Faits divers – Justice

Agression d'une surveillante dans un lycée d'Abbeville : un jeune condamné à deux mois de prison avec sursis

Par Anne Tréguer, France Bleu Picardie mercredi 27 septembre 2017 à 12:15

Le Palais de Justice d'Amiens
Le Palais de Justice d'Amiens © Radio France

Un ancien élève du lycée professionnel Boucher-de-Perthes d'Abbeville a été condamné mercredi à deux mois de prison avec sursis par le tribunal correctionnel d'Amiens pour avoir agressé une surveillante de l'établissement le 5 septembre dernier alors qu'il venait y chercher sa copine.

Un ancien élève du lycée professionnel Boucher-de-Perthes d'Abbeville a été condamné mercredi à deux mois de prison avec sursis par le tribunal correctionnel d'Amiens pour l'agression d'une surveillante de l'établissement. Il devra aussi effectuer 105 heures de travaux d'intérêt général et verser 600 euros à sa victime.

Le 5 septembre dernier, il s'était introduit dans le lycée pour venir chercher sa petite amie. La surveillante lui avait demandé de quitter les lieux. Le jeune homme avait alors refusé et il l'avait frappé violemment.

Enzo, 18 ans, est très jaloux et très impulsif et n'a pas supporté que sa copine ne réponde pas à ses appels et textos. "59 appels et SMS en quelques heures ", précise la présidente du tribunal correctionnel pendant l'audience

Le jeune homme ne supporte pas que sa petite amie parle ou regarde d'autres garçons

Ancien élève du lycée professionnel Boucher-de-Perthes, le jeune homme avait déjà empêché sa copine de faire sa rentrée le lundi 4 septembre, tout simplement pare qu'il ne supporte pas qu'elle regarde ou parle à d'autres garçons.
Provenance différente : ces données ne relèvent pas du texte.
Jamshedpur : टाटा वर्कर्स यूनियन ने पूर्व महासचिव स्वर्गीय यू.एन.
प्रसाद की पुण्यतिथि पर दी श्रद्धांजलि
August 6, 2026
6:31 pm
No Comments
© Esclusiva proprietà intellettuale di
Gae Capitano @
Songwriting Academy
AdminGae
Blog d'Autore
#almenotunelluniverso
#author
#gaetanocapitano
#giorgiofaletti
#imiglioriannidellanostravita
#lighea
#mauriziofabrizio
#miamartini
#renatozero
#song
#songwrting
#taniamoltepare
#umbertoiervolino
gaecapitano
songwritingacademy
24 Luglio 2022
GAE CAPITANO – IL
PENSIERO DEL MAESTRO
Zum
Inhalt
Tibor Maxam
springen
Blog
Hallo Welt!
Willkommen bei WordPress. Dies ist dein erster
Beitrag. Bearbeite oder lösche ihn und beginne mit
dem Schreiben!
"Moi je ne parle pas filles", rétorque t-il à la barre. "Est-ce une raison pour s'introduire dans votre ancien lycée, frapper une surveillante et forcer votre petite amie à vous suivre ?" , interroge la présidente. Enzo ne répond pas franchement et s'exprime difficilement.

Le jeune homme a reconnu devant les enquêteurs ou devant un médecin expert qu'il voulait protéger sa copine à qui on cherchait des noises, la surveillante s'est interposée entre eux.

Sa petite amie se sentait menacée

La jeune lycéenne précisera aux enquêteurs qu'Enzo n'a pas accepté de se faire repousser par une femme et qu'elle avait peur de lui. Elle se sentait menacée et c'est pour cette raison que le mardi 5 septembre dans la matinée elle était dans le bureau de la surveillante.

A la suite de son agression, la surveillante s'était vu prescrire par le médecin un arrêt de travail de huit jours. Elle avait porté plainte.